Para que eu e todos os da nossa geração pudessem ter as mesmas oportunidades era necessário que as escolas fossem todas iguais, que os hospitais fossem todos iguais e que Paulo Azevedo fosse impedido de receber qualquer legado do seu pai. No limite, seria necessário abolir a propriedade privada e termos um Estado totalitário. O mundo ficava melhor com isso? Evidentemente que não. Paulo Azevedo é mais feliz? Não faço a mínima ideia, nem me interessa particularmente.

O contra-argumento que já deve estar na cabeça do caro leitor é que o exemplo inclui dois “privilegiados”, e por isso não serve. Mas esse é precisamente o ponto. Os meus amigos conservadores deixaram-se capturar pelo discurso “igualitário” ao fazerem uma associação mental entre igualdade de oportunidades e proporcionar mais oportunidades a quem tem poucas. Isso leva-os a defender a redução de oportunidades para os que têm mais, o que me parece bizarro num conservador de direita.

Haver mais oportunidades para os que precisam é desejável, e por isso é muito importante um acesso alargado a serviços de educação ou de saúde, por exemplo. Mas isso não é defender a igualdade de oportunidades e para isso não é preciso dar privilégios a uns em prejuízo de outros, como acontece com as quotas. Porque é isso que a igualdade faz, beneficia uns e prejudica outros, nivelando por baixo e promovendo a mediocridade. E é por isso que não é desejável.

O exemplo serve apenas para comprovar a aberração que é a igualdade de oportunidades. Como Amartya Sen reconhece, as oportunidades podem aumentar para todos sem que se pretenda que sejam iguais. As pessoas têm características diferentes e contextos diferentes. Oportunidades iguais é uma coisa utópica porque irrealizável. Mas também é perigosa porque leva a políticas de nivelamento por baixo.

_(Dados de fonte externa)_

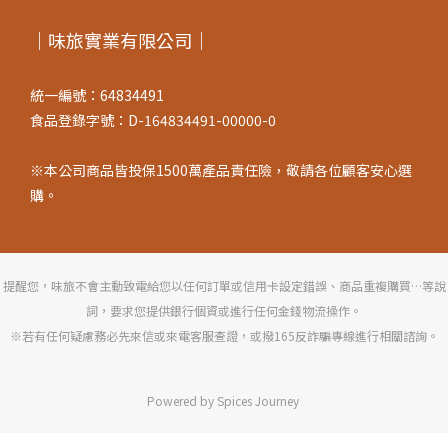
｜味旅實業有限公司｜
統一編號：64834491
食品登錄字號：D-164834491-00000-0
※本公司商品皆投保1500萬產品責任險，敬請各位顧客安心選
購。
提醒您，味旅不會主動致電給您以任何訂單或信用卡設定錯誤、商品重複購買…等說
詞，要求您提供銀行個資或進行任何金錢物流操作。
※若有任何疑慮務必先來信或來電客服查證，或撥165反詐騙專線進行相關諮詢。
Powered by Spices Journey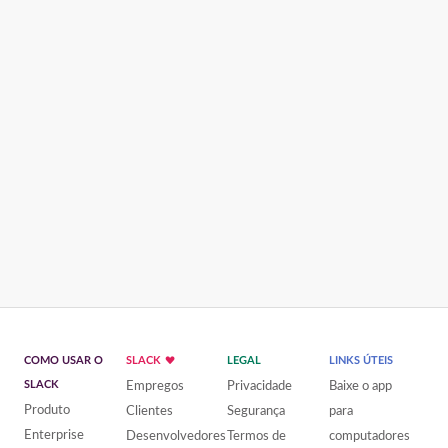
COMO USAR O
SLACK
LEGAL
LINKS ÚTEIS
SLACK
Empregos
Privacidade
Baixe o app
Produto
Clientes
Segurança
para
Enterprise
Desenvolvedores
Termos de
computadores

Haver igualdade de oportunidades implicaria que todos nascêssemos em iguais circunstâncias e com iguais condições, como John Rawls implicitamente defendia. Mas isso é altamente indesejável pois não só obrigaria a que houvesse um ditador centralizador que nos forçasse a estudar numa escola e a usar um hospital do Estado com a qualidade nivelada por baixo, como seria necessário que houvesse um imposto de 100% sobre sucessões e doações, evitando que os pais pudessem deixar qualquer herança aos filhos.

A igualdade de oportunidades seria não só um ataque inaceitável à liberdade das famílias como romperia os vínculos geracionais em que assenta a nossa sociedade, além de representar um enorme desincentivo à criação de prosperidade.